Il est rappelé que la condamnation en paiement de l’arriéré locatif, susvisée, comprend d’ores et déjà les sommes dues au titre de l’indemnité d’occupation pour la période du 29 avril 2024 au 12 janvier 2026, appel du mois de janvier 2026 inclus.
Sur les mesures accessoires au jugement :
Vu l’article 696 du code de procédure civile, la partie perdante doit supporter les dépens, de sorte que Monsieur [Y] [H] et Madame [I] [T] y seront condamnés in solidum.
Il n’est pas équitable de laisser à la charge du bailleur les frais qu’il a avancés au titre de la présente procédure.
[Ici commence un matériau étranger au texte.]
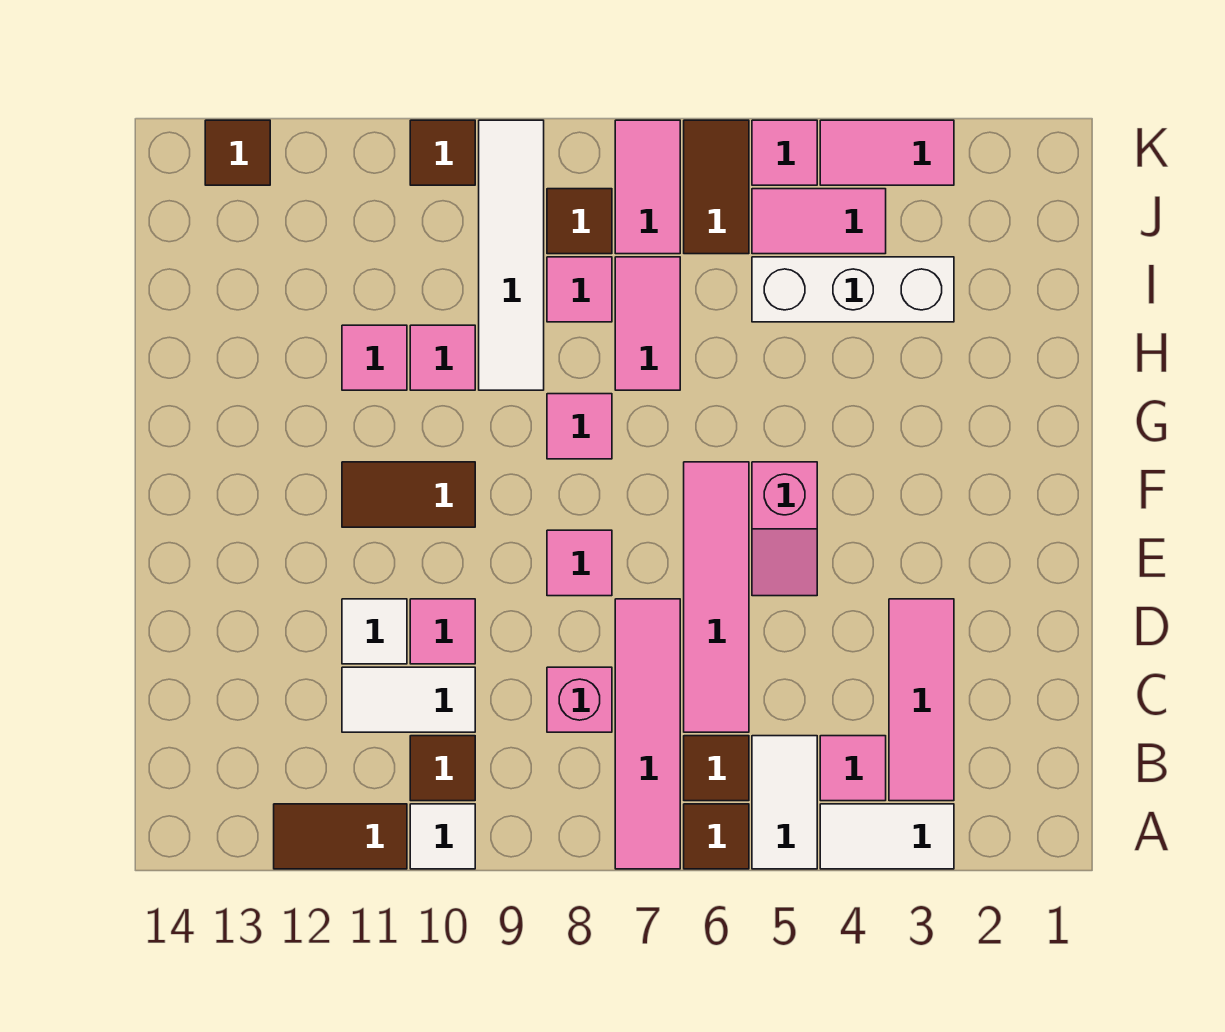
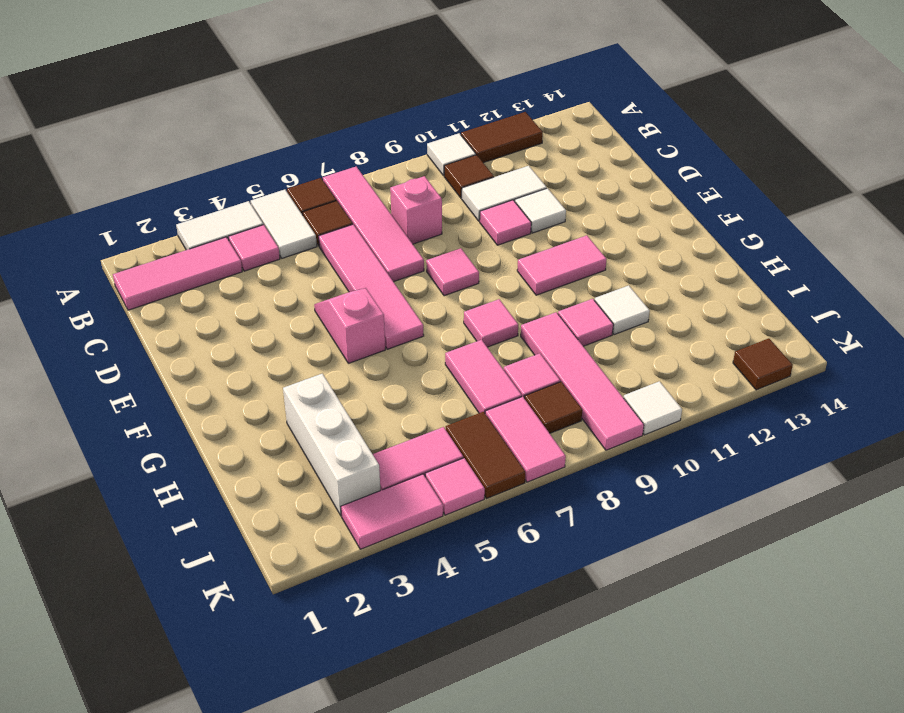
pink 1x3 tile [889,599,954,801] -> pink 1x3 tile turned to [113,237,242,310]
brown 1x2 tile [342,462,475,527] -> pink 1x2 tile [517,235,607,295]
white 1x4 tile [479,120,544,390] -> pink 1x4 tile [521,312,644,450]
pink 1x1 tile [342,325,407,390] -> white 1x1 tile [594,285,650,335]
white 1x3 brick [752,257,954,322] -> white 1x3 brick turned to [283,374,380,516]
brown 1x1 tile [410,120,475,185] -> white 1x1 tile [623,381,682,435]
Monsieur [Y] [H] et Madame [I] [T] seront donc condamnés in solidum au paiement d’une somme qui sera équitablement fixée à 800 € en application des dispositions de l’article 700 du code de procédure civile.
Enfin et par application de l’article 514 du code de procédure civile, il sera rappelé que la présente décision est de droit exécutoire par provision.
PAR CES MOTIFS
Le juge des contentieux de la protection, statuant publiquement, par jugement réputé contradictoire et rendu en premier ressort :
DÉCLARE recevable la présente action en acquisition de la clause résolutoire ;
CONDAMNE Monsieur [Y] [H] et Madame [I] [T] à payer à Monsieur [G] [E], en deniers ou quittances, la somme de 12 750 €, représentant les loyers, charges et indemnités d’occupation impayés au 12 janvier 2026, appel du mois de janvier 2026 inclus ;
CONSTATE que les conditions d’acquisition de la clause résolutoire du bail d’habitation sont réunies au 29 avril 2024 ;
DIT qu’à défaut par Monsieur [Y] [H] et Madame [I] [T] d’avoir libéré le logement et la cave loués, situés [Adresse 2] (rez-de-chaussée) à [Localité 2], au plus tard DEUX MOIS après la notification au préfet du commandement d’avoir à quitter les lieux, il sera procédé à leur expulsion et à celle de tous occupants de leur chef, avec l’assistance de la force publique et d’un serrurier le cas échéant ;
RAPPELLE qu’en cas d’expulsion forcée, le sort des meubles est régi par les articles L. 433-1 et suivants du code des procédures civiles d’exécution ;
DÉBOUTE Monsieur [G] [E] de sa demande de réduction du délai de deux mois préalable à l’expulsion et de sa demande d’astreinte assortissant la décision d’expulsion ;
CONDAMNE Monsieur [Y] [H] et Madame [I] [T] à payer à Monsieur [G] [E], en deniers ou quittances, une indemnité d’occupation mensuelle égale au montant des loyers et charges qui auraient été dus en cas de non-résiliation du bail, soit 1 000 €, à compter du 29 avril 2024 et jusqu’à la libération effective des lieux, caractérisée par la remise des clefs ;
CONDAMNE Monsieur [Y] [H] et Madame [I] [T] aux dépens de l’instance ;
CONDAMNE Monsieur [Y] [H] et Madame [I] [T] à payer à Monsieur [G] [E] la somme de 800 € au titre des dispositions de l’article 700 du code de procédure civile ;
REJETTE le surplus des demandes de Monsieur [G] [E] ;
RAPPELLE que l’exécution provisoire est de droit ;
Ainsi jugé et prononcé à [Localité 3] par mise à disposition au greffe, le 7 avril 2026.